■ **WHAT YOU HAVE TO DO**:
The reply must contain exactly the lines below from the one with "pinky mcp: (45, 280)" down to the one with "ring tip: (141, 116)", both included, and nothing more; please omit the pictures.

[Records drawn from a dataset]
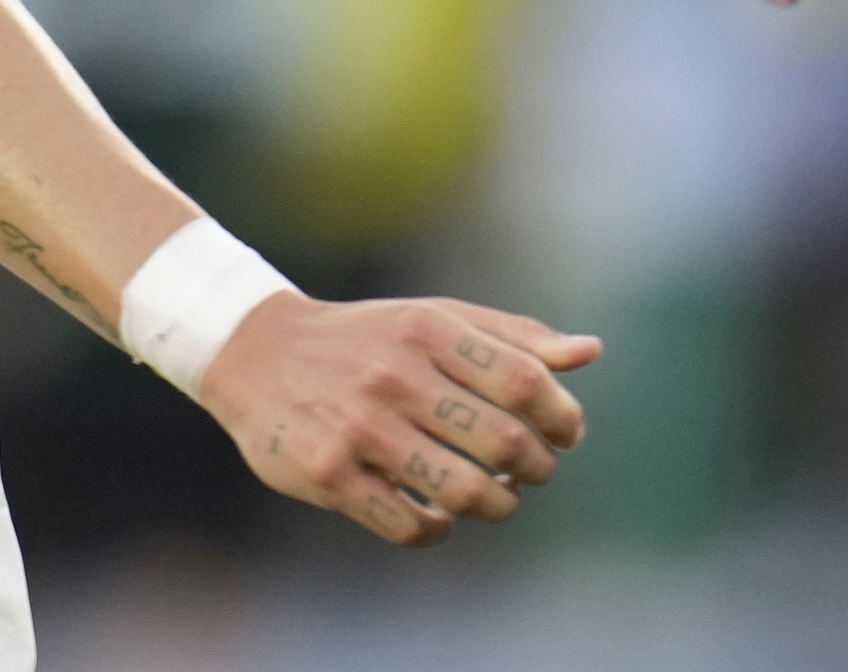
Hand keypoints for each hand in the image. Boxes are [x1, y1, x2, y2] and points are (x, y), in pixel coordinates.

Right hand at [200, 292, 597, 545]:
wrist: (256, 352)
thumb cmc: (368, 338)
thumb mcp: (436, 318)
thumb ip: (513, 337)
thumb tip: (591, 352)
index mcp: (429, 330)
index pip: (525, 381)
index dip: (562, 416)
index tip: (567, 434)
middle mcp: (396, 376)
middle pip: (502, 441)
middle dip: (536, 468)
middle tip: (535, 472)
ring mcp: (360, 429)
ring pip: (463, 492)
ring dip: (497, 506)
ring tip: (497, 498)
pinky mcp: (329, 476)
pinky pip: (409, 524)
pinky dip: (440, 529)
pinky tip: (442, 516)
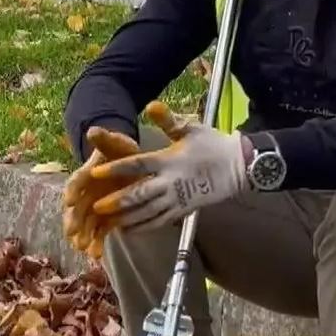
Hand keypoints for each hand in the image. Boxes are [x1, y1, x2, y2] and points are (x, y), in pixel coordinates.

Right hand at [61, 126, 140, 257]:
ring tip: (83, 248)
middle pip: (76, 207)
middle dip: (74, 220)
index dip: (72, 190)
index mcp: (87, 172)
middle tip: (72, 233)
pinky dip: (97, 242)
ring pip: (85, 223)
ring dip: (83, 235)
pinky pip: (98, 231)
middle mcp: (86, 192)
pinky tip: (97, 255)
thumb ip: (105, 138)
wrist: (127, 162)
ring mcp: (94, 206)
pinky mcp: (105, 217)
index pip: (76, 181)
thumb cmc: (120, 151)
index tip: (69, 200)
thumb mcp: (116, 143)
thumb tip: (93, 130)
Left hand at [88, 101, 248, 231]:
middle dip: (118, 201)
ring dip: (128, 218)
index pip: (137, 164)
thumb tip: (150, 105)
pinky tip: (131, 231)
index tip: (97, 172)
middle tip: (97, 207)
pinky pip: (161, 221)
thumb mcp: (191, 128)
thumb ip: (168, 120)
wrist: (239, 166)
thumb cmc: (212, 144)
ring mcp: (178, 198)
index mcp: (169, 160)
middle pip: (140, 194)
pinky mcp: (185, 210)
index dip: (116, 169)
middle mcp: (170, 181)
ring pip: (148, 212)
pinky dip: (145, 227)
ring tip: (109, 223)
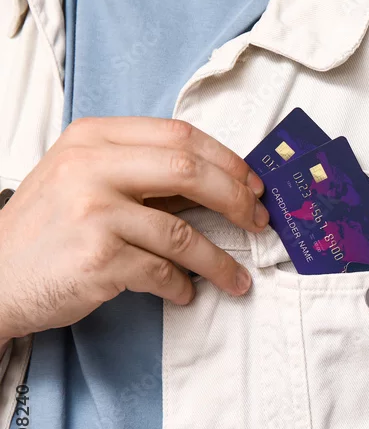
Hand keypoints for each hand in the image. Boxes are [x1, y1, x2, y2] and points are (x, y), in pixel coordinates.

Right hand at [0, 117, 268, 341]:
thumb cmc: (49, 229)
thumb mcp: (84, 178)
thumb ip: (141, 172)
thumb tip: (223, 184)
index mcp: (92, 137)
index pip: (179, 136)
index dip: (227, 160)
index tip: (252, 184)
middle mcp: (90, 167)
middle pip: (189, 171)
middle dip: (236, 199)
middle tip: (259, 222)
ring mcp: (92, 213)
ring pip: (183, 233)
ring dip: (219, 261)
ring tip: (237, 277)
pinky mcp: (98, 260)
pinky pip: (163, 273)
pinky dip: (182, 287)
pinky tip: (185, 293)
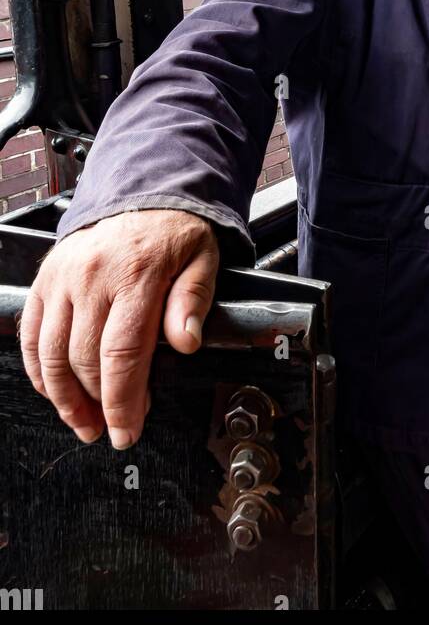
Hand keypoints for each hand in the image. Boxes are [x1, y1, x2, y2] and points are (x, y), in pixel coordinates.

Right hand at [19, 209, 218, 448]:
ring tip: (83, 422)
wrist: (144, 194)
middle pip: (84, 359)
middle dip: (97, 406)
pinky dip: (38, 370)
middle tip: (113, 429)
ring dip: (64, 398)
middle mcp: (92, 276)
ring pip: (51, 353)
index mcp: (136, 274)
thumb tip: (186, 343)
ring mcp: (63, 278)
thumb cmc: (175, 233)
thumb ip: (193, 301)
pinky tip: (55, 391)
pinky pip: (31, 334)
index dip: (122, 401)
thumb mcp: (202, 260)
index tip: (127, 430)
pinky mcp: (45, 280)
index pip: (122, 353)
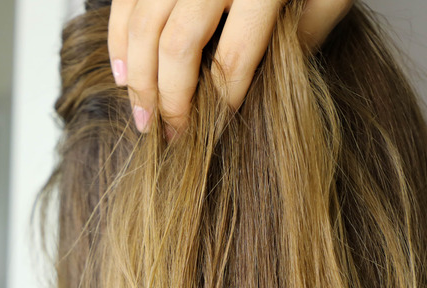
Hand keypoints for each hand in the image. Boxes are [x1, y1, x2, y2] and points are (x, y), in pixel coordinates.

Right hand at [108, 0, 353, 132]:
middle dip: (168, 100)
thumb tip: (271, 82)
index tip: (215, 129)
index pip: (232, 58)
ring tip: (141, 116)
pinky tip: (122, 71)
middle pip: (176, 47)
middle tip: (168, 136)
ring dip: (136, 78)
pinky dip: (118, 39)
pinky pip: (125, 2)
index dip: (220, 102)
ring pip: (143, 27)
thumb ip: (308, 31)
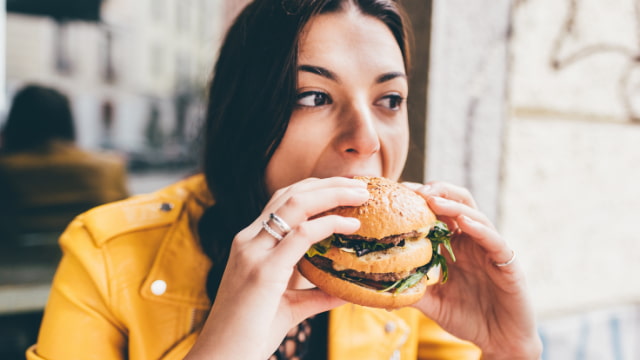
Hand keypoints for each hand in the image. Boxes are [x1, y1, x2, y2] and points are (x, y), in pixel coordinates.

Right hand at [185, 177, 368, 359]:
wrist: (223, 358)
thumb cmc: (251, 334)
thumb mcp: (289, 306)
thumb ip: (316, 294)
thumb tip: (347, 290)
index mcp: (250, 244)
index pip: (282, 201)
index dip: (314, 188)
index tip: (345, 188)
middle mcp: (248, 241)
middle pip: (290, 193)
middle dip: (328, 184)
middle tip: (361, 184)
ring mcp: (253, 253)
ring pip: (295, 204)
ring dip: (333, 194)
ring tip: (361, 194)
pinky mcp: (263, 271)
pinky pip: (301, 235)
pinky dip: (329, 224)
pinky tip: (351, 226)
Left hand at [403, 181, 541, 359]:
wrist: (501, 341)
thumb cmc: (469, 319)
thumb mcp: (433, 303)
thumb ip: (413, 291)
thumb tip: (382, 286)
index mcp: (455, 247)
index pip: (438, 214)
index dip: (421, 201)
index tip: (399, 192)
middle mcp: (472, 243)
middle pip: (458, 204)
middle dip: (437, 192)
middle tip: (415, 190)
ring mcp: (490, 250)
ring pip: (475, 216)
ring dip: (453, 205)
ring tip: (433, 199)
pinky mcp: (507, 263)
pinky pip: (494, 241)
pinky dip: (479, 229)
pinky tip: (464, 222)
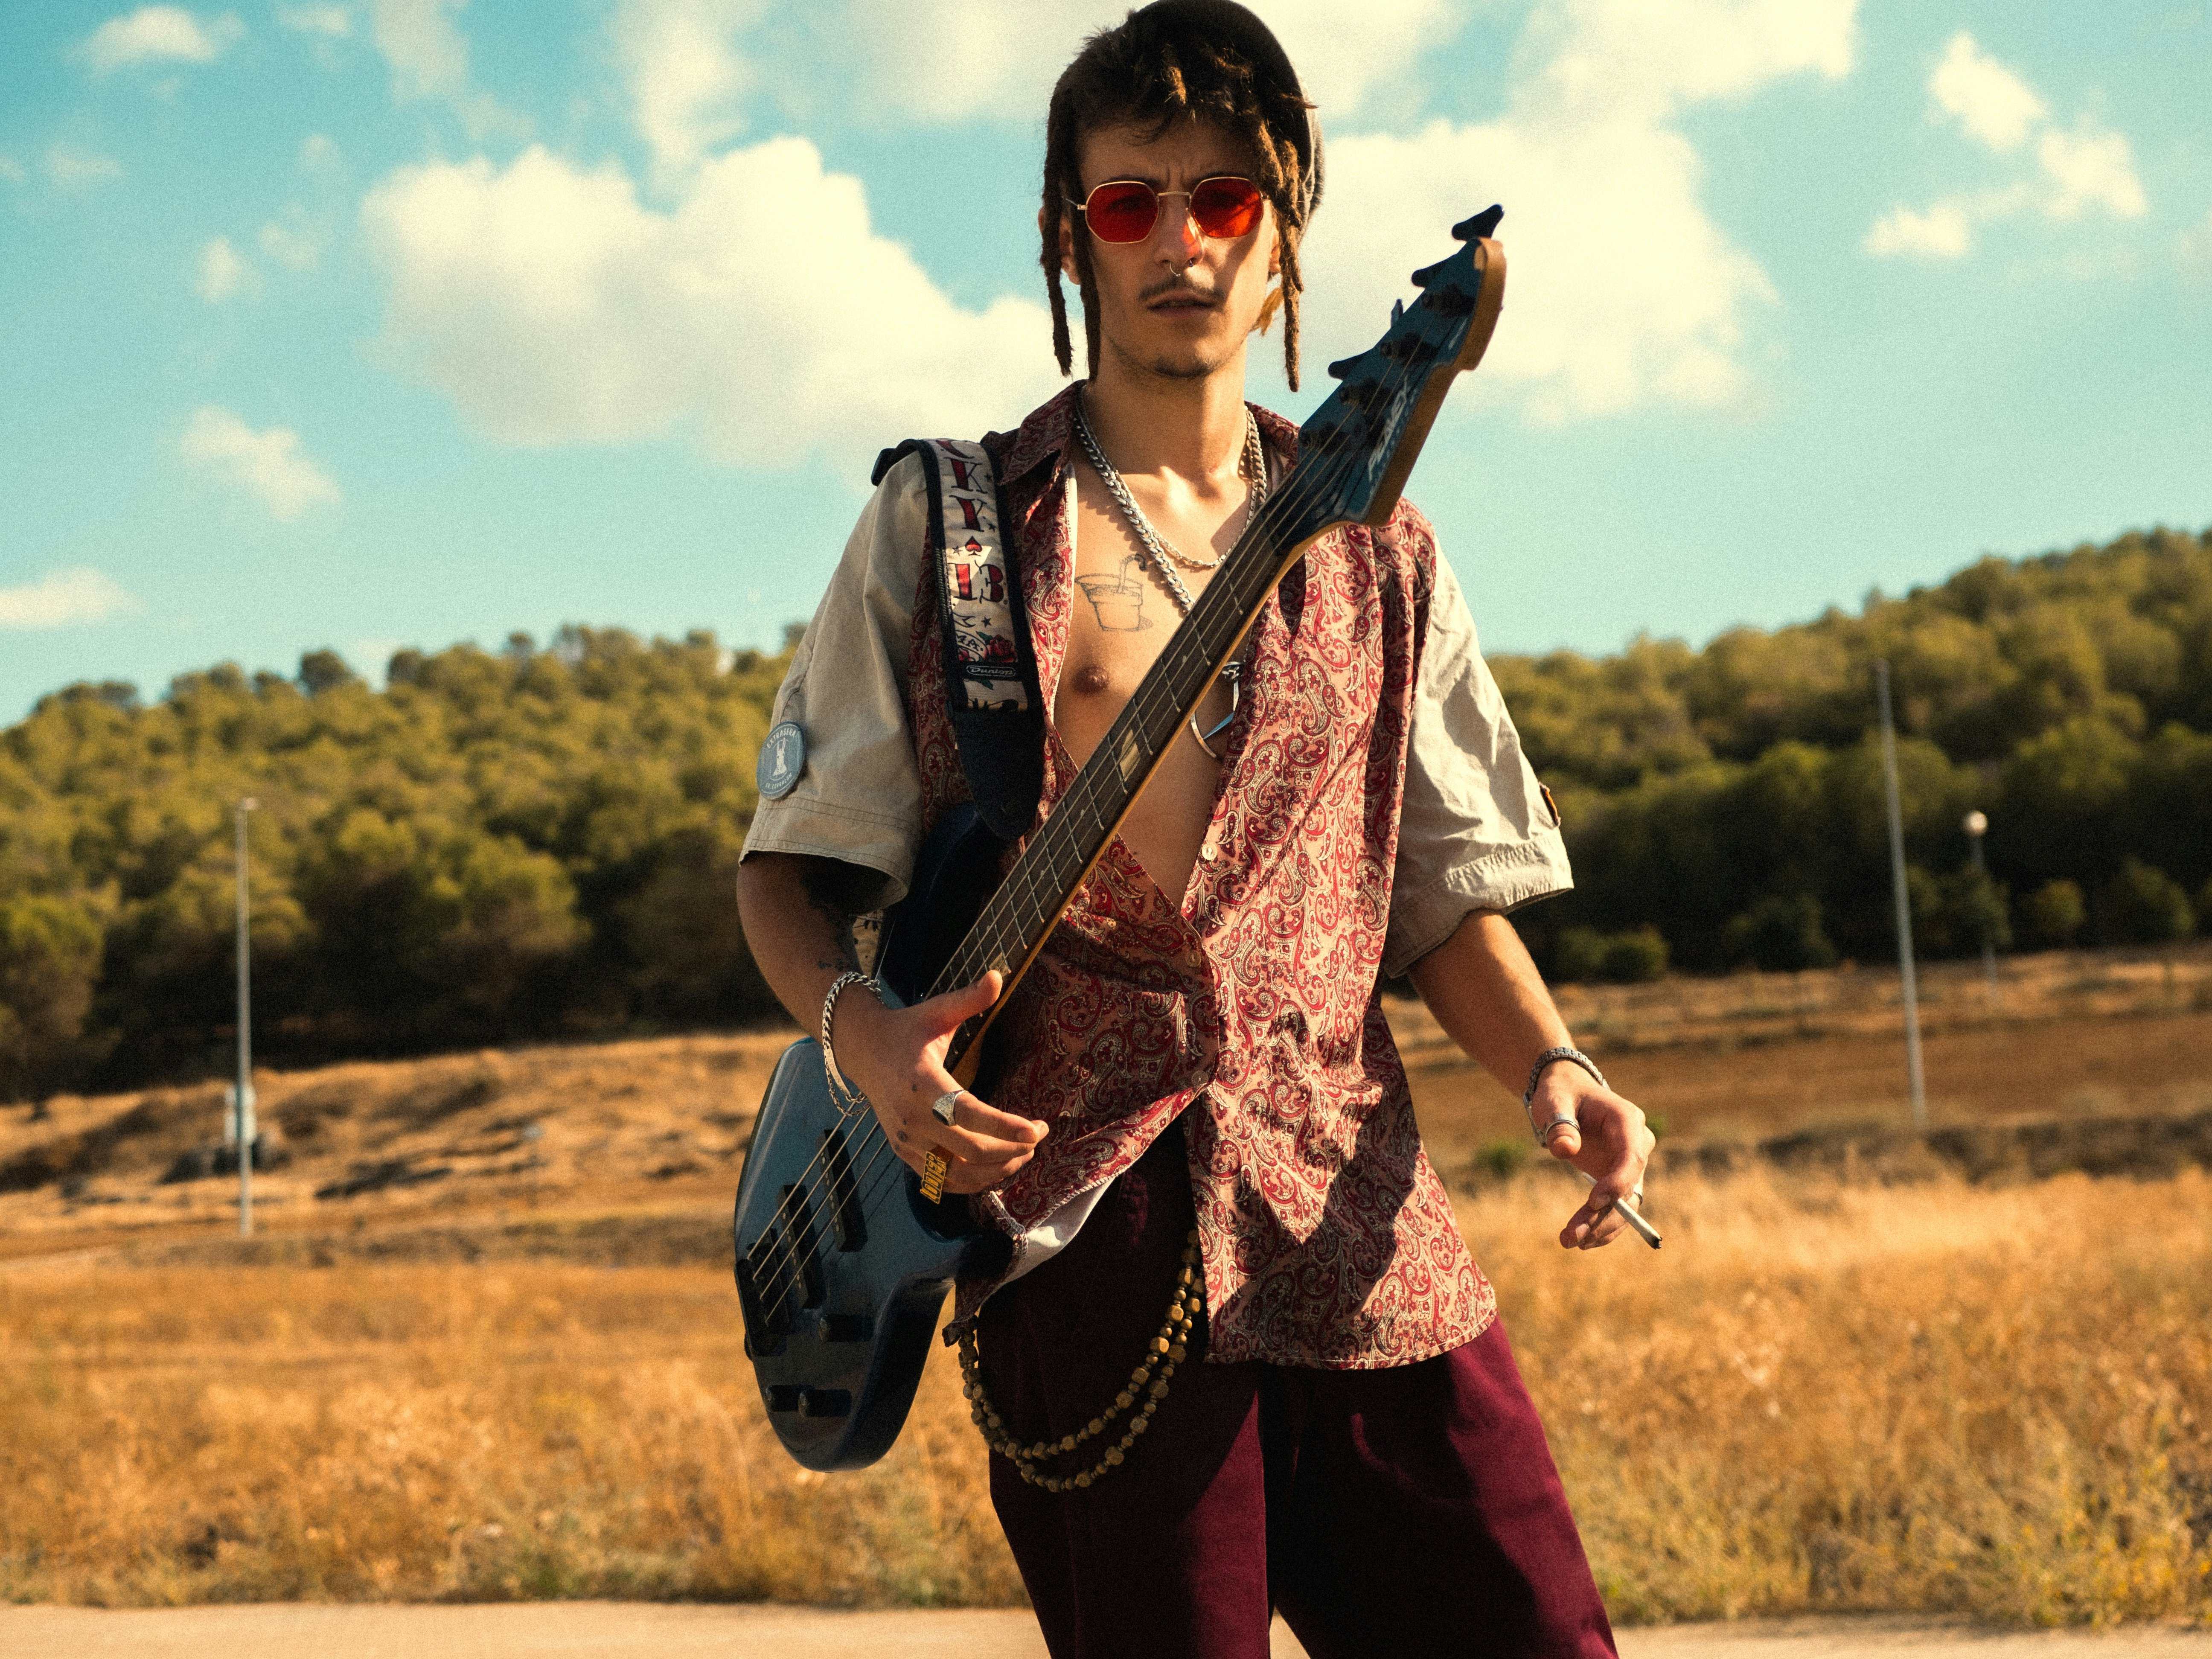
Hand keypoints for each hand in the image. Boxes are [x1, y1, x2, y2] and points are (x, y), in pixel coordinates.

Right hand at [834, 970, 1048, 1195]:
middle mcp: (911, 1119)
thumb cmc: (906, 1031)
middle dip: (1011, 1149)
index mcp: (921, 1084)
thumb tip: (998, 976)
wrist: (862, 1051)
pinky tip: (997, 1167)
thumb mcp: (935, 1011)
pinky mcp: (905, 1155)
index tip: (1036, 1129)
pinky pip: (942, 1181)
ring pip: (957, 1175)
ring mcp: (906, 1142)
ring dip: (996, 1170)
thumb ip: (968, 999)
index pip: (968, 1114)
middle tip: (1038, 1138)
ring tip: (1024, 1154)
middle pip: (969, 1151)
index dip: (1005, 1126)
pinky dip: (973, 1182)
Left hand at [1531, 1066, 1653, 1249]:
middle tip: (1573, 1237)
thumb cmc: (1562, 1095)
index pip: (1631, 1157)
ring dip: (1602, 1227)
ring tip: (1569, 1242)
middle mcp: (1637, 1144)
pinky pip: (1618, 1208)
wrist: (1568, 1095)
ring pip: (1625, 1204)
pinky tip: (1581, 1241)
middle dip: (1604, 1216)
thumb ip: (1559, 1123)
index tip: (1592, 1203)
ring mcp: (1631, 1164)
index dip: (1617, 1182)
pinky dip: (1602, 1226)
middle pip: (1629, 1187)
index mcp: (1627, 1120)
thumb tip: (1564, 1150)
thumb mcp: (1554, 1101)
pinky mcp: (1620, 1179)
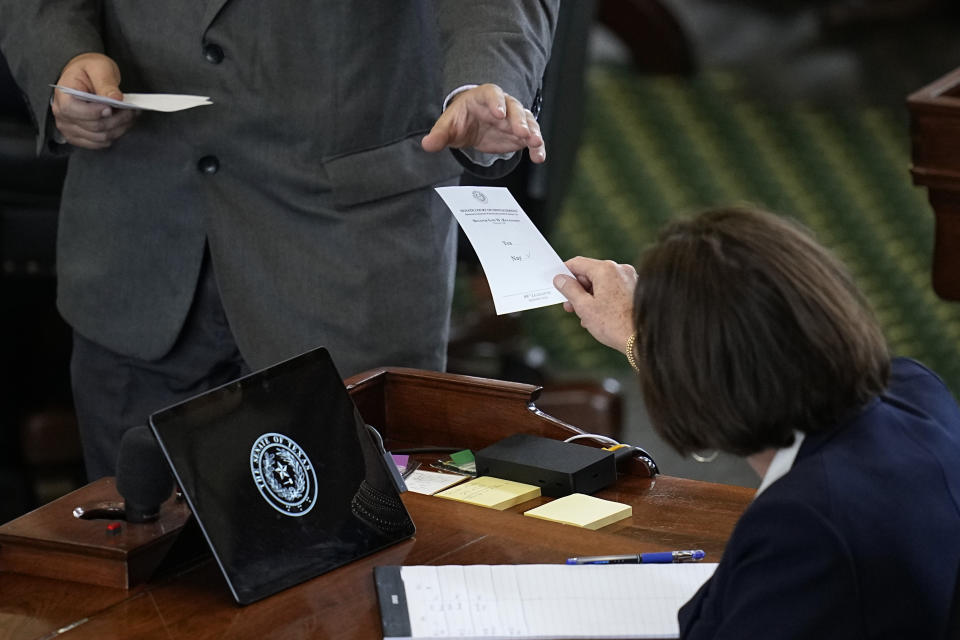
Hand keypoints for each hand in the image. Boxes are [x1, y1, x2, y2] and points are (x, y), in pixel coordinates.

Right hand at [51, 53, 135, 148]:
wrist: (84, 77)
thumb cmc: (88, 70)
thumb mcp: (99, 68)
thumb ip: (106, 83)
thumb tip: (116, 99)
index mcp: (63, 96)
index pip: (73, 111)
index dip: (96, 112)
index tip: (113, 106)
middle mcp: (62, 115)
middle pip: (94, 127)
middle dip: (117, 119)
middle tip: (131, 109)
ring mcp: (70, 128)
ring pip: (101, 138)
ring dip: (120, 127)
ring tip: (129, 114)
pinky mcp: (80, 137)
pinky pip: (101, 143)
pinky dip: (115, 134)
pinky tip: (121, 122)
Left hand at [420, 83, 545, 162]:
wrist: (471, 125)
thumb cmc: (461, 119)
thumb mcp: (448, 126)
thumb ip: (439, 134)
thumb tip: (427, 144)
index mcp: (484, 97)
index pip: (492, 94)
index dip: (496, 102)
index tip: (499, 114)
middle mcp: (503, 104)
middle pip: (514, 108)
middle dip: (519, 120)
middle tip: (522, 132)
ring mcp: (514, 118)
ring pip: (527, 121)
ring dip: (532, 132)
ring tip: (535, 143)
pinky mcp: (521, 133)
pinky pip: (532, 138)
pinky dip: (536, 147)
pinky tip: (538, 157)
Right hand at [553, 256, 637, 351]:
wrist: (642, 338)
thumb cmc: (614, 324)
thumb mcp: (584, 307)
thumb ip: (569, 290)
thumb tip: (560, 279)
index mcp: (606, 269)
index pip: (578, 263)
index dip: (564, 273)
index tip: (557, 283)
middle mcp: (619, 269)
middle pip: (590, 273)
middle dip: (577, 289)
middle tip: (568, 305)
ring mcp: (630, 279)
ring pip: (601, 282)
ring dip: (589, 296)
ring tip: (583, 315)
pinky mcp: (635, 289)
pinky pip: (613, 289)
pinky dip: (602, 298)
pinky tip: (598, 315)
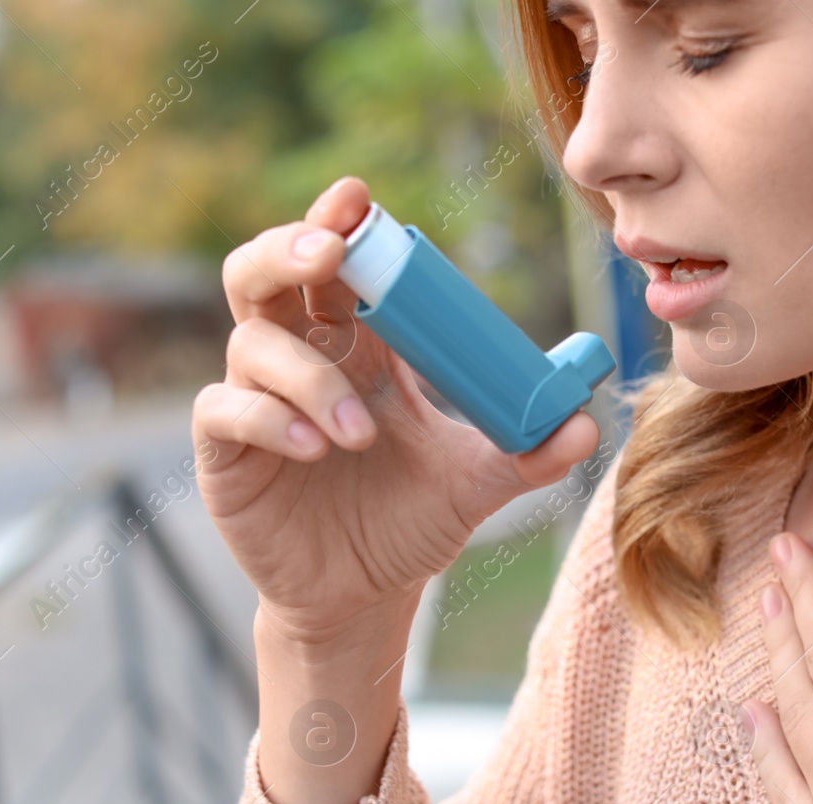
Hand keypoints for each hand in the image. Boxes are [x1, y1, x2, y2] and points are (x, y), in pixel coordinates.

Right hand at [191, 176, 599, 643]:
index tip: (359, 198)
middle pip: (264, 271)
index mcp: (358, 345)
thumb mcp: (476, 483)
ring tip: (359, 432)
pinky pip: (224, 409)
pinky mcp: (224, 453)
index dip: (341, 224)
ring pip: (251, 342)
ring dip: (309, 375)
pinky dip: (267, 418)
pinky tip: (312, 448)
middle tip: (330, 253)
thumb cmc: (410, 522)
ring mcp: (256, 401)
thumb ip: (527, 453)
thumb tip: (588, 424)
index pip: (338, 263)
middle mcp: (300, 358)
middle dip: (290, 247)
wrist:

■ **EXERCISE ANSWER**:
pinky mcp: (45, 280)
index pip: (122, 353)
Hand keypoints for each hand in the image. Boxes are [x1, y1, x2, y2] and points are (x, y), in pixel coordinates.

Right hand at [108, 0, 353, 132]:
middle dip: (168, 100)
thumb tip: (271, 82)
index tip: (215, 129)
index pip: (232, 58)
ring tip: (141, 116)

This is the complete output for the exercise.